После чая общество снова перешло в гостиную с окнами на реку, и гости вскоре распрощались. Хозяева тоже куда-то ушли, и мы остались втроем. Ээва попросила Жуковского разрешить ее брату присутствовать при их разговоре, и он, чуть поколебавшись, тут же согласился. Он сел рядом с Ээвой на кушетку, обитую зеленым шелком, и сказал:

– Madame, думаю, что ни для вас, ни для вашего брата не новость, что Тимофей Егорович был и есть один из… самых близких моему сердцу людей. Видите ли… каждый из нас в большей степени есть детище своей судьбы. Меня моя судьба воспитала так… – он, видимо, искал нужное слово, а я обратил внимание, что его рука невольно поглаживала диванную подушечку, опершись на которую госпожа Мойер слушала «Орлеанскую деву», – воспитала так… что дружба среди человеческих чувств приобрела для меня – кхм… совсем особое значение… При этом я должен вам сказать – и не для того, чтобы отдалиться от него и это отдаление как-то оправдать при том положении, которое существует сейчас, а для того, чтобы вы знали правду: я не сторонник идей Тимофея Егоровича. Ибо в той мере, в какой мне известны его убеждения, он все же революционер. А я придерживаюсь точки зрения, что существующие незыблемые ценности нельзя ставить на карту во имя неопределенных будущих ценностей. Особенно не должны этого делать те, кто далек от божественной истины. Правда, по своим идеям он был неожиданно близок к божественному откровению. На этой почве мы и стали с ним друзьями. Но чем я в нем больше всего восхищался и продолжаю восхищаться, так это последовательностью его мышления. И что я в нем особенно ценю… так это его… ну, я сказал бы, его абсолютную честность. Поэтому, сударыня, я старался сделать для него все, что только было в моих силах. Вплоть до обращения к государю. Однако должен признаться, что я ничего не добился. Когда я пытался говорить о нем с императором, я наталкивался на несокрушимую ледяную стену. И я понял: очевидно, произошло какое-то ужасное недоразумение – ведь Тимо был когда-то одним из самых близких государю людей. И тут мне вспомнилось, что он сам, Тимо сам, говорил мне: «Моя жена, моя Китти, поддерживает меня и разделяет все мои убеждения». Я решил, что найду вас. Может быть, вы сможете мне что-нибудь объяснить. И вот теперь, здесь, позвольте мне спросить вас, сударыня, что это было за послание, которое Тимо отправил императору, если он в самом деле что-то посылал? Или что, по вашему мнению, могло быть причиной особого недовольства государя? Вы ведь понимаете, что, не зная этого, или во всяком случае не имея об этом даже отдаленного представления, я бессилен что-либо сделать для Тимо… Возможно, я не смогу ничего сделать, даже узнав что-то, а все же… Можете ли вы как-то помочь мне, самой себе и ему?
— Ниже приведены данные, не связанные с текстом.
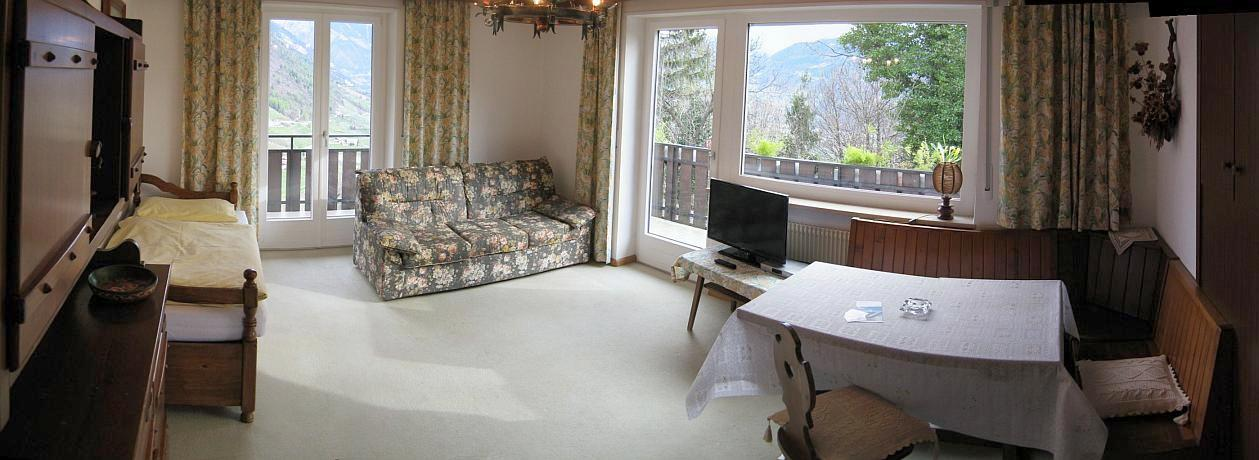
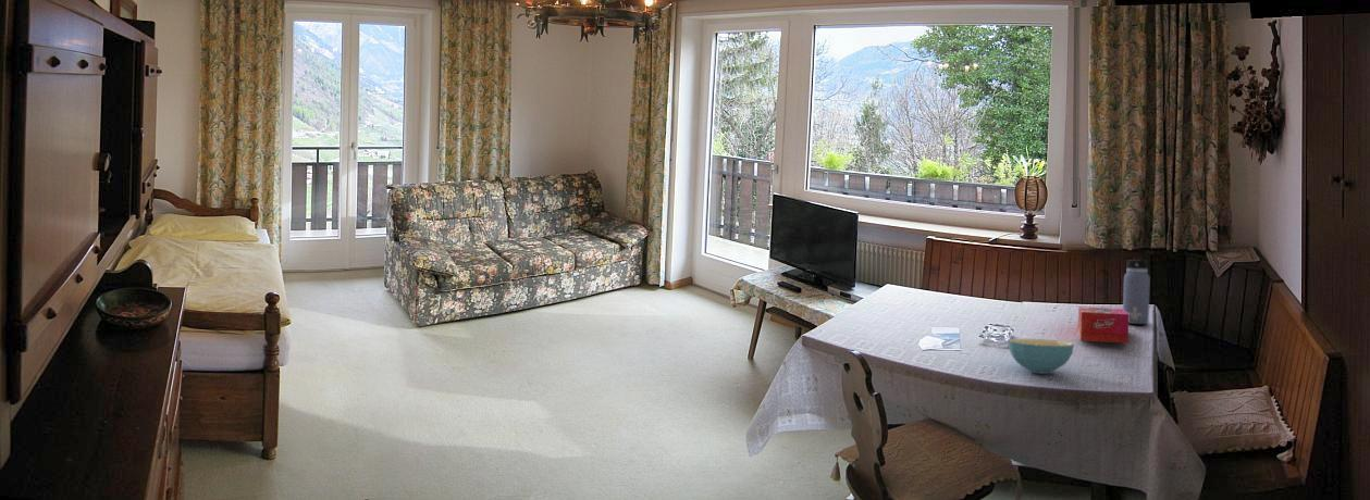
+ cereal bowl [1007,338,1075,375]
+ tissue box [1077,305,1130,345]
+ water bottle [1122,250,1153,325]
Сейчас, когда мне известно содержание дерзостного послания Тимо и когда я совершенно уверен, что Ээве оно было известно с самого начала, мне тем более интересно вспомнить ее тогдашнее поведение. Тогда в гостиной профессора Мойера оно не произвело на меня особого впечатления. Ее печальное сожаление, покачивание головой, ее мягкий и ясный голос:

– Дорогой господин Жуковский, от всего сердца благодарю вас прежде всего за ваши попытки что-нибудь сделать. Но я не умею ничем вам помочь. Ни вам, ни Тимо, ни самой себе.
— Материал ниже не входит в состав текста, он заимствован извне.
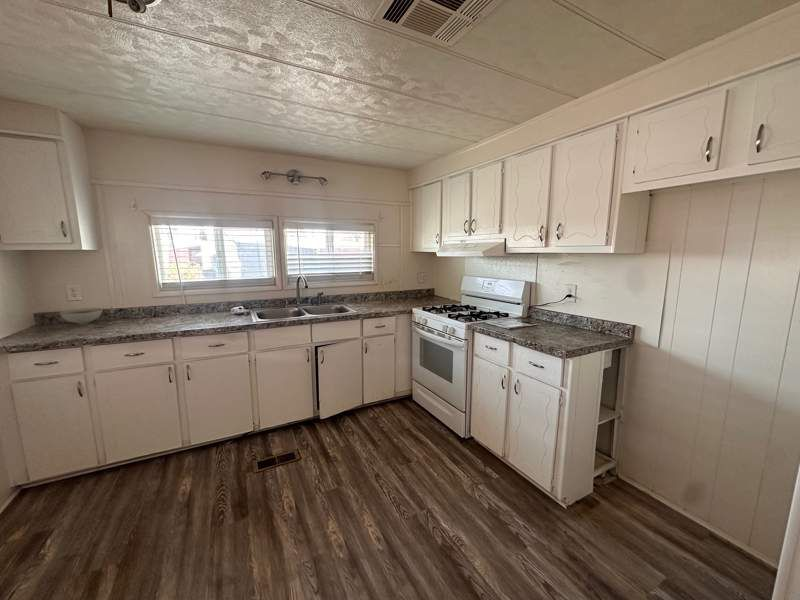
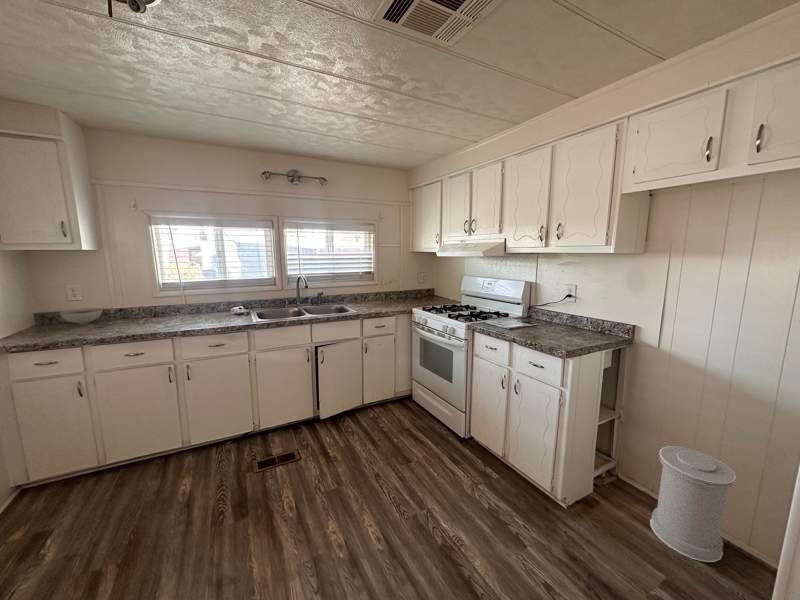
+ trash can [649,445,737,563]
– Вы ничего не знаете о его послании?

– К сожалению.

– И он не оставил вам никаких путеводных нитей? Хотя бы при аресте? Хотя бы намеком?

– Оставил. Одну.

– Какую же?

– Когда я спросила, кого бы я могла просить за него, он сказал: «Единственный, кого имело бы смысл просить, сам император. Но я прошу тебя не проси его».

– Боже милостивый! – воскликнул Жуковский. – Тогда мне, наверное, следует принести извинения за то, что я говорил о нем…

– Вы это сделали из лучших побуждений. Зачем же вам просить за это прощения! – сказала Ээва. – И вообще запрещение обращаться к императору относилось ко мне. Но я не знаю, запрещал ли он это другим. Хотя это можно предположить, даже вполне…

– А чем вызвано его запрещение?

– Я не знаю…

(А я теперь почти наверняка уверен, что Ээва знала, но ей казалось, что говорить об этом с Жуковским, ну, может быть, и не опасно, но все же не следует. Ибо теперь она была оторвана от личного очарования Тимо, внутренне свободна от внушений его сумасшедшей логики и отрезвлена ударами, им нанесенными.)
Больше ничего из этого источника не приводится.